With funding from the National Cancer Institute (NCI), Ho and Aloia seek to understand the factors that lead to higher costs. Their research is designed to help develop strategies to restrain cost growth, while improving health outcomes for cancer patients.
Ho, who is also an associate professor of medicine at Baylor College of Medicine, said her hypothesis is that “high volume” hospitals provide higher quality care and lower costs due to fewer surgery-related complications, but these cost savings are hidden by the investments that hospitals must make to provide care. For example, high-volume hospitals may have higher nurse-to-patient ratios, better-equipped intensive-care units and more advanced preoperative and postoperative monitoring. “The NCI grant gives us the resources to delve into a range of data sources to determine which of these factors are most important in determining costs,” Ho said.
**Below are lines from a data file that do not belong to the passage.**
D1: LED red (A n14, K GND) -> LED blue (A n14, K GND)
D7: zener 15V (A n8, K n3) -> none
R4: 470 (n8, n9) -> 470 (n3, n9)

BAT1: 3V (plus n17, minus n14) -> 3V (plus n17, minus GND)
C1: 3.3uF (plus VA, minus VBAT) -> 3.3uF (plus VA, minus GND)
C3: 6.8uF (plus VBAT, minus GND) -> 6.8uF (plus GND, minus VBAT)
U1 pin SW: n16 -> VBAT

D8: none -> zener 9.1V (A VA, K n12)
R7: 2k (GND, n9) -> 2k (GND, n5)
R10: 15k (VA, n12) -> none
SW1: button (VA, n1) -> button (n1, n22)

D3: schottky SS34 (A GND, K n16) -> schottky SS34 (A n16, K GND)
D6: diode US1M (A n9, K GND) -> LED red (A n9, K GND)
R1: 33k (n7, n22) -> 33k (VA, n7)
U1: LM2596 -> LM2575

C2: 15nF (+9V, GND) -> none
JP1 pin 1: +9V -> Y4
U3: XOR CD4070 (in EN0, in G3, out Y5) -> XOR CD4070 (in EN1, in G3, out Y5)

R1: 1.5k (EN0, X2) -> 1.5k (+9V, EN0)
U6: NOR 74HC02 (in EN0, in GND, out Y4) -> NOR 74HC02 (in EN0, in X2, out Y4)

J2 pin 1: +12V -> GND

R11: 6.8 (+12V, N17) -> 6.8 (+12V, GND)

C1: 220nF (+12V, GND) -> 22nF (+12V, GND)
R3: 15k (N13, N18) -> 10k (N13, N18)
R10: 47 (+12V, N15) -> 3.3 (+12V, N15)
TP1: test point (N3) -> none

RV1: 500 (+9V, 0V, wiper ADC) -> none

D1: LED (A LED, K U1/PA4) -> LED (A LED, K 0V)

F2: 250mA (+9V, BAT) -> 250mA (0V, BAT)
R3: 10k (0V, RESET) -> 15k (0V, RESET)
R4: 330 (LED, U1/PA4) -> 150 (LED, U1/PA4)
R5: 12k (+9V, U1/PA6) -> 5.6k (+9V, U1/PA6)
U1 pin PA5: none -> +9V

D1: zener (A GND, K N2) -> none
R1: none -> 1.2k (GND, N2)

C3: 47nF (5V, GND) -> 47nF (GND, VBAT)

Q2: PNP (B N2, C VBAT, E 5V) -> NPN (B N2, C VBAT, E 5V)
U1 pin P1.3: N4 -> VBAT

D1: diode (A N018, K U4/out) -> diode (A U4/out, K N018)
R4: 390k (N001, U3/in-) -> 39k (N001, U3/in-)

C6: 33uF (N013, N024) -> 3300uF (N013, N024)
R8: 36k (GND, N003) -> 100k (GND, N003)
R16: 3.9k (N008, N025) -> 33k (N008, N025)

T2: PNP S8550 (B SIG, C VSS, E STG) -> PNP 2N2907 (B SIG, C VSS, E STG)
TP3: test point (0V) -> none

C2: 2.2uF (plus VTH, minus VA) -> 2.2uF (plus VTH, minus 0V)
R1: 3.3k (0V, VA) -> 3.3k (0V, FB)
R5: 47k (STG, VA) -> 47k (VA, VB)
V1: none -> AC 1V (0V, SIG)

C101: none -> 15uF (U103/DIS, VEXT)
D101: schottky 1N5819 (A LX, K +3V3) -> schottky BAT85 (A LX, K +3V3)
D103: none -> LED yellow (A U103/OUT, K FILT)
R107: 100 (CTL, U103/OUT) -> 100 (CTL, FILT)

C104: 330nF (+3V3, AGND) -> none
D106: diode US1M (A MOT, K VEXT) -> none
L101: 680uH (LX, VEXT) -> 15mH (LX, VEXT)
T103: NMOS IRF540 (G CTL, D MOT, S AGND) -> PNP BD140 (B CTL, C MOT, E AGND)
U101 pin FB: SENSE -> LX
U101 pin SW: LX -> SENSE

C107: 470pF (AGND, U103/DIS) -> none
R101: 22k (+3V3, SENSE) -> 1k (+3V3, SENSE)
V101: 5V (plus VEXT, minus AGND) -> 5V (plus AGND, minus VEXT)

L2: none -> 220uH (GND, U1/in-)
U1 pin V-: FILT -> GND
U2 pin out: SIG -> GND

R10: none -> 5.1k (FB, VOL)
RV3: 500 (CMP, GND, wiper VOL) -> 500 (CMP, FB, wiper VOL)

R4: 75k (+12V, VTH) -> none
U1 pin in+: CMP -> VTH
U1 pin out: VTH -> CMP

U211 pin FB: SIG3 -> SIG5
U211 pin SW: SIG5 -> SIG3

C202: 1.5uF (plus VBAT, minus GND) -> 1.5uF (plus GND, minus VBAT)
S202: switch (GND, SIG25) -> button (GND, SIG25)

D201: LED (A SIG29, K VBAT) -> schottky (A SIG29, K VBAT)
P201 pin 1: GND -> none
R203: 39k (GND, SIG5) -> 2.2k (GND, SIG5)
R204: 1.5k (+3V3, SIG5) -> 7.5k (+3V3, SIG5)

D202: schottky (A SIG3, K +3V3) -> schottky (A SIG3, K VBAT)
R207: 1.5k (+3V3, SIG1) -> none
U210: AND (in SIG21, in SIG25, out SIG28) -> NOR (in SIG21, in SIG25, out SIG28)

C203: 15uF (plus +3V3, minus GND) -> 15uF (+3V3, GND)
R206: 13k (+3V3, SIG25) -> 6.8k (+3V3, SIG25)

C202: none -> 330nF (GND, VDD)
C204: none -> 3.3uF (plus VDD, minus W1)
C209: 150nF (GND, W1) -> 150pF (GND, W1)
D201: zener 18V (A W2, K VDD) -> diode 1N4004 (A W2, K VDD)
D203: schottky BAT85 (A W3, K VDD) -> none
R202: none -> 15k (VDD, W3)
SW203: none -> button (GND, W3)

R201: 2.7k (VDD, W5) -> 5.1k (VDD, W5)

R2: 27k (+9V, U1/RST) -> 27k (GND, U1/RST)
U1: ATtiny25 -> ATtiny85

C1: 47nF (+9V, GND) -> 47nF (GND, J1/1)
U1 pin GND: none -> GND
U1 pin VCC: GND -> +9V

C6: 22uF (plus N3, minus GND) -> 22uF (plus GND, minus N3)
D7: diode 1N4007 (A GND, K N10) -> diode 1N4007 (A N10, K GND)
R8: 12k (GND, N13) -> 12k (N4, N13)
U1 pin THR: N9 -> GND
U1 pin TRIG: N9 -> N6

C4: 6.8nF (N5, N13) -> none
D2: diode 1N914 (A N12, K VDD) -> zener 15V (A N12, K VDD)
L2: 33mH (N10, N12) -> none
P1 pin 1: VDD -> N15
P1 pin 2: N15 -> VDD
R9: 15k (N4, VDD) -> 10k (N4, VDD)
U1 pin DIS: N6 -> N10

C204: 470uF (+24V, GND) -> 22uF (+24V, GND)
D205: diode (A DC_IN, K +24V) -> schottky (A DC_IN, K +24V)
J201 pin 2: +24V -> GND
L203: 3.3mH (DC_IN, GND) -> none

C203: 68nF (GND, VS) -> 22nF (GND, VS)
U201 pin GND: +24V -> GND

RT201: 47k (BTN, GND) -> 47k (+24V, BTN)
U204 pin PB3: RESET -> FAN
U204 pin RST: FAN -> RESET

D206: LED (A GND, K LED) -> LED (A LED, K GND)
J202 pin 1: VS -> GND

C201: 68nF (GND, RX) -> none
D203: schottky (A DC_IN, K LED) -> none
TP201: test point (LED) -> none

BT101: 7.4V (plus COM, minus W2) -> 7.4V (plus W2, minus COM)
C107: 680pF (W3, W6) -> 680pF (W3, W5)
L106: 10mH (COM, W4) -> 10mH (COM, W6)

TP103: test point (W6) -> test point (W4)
The results of Ho’s research could have important implications for identifying cost-effective approaches to providing cancer surgery. These costs represent a significant burden to the health care system. For example, colon cancer surgery alone accounts for more than $1 billion in Medicare costs each year. “Our analyses will shed light on whether referring patients to high-volume providers, lowering Medicare reimbursement rates to discourage low-volume providers or disseminating best practices among providers will restrain cost growth and improve the quality of patient care,” Ho said.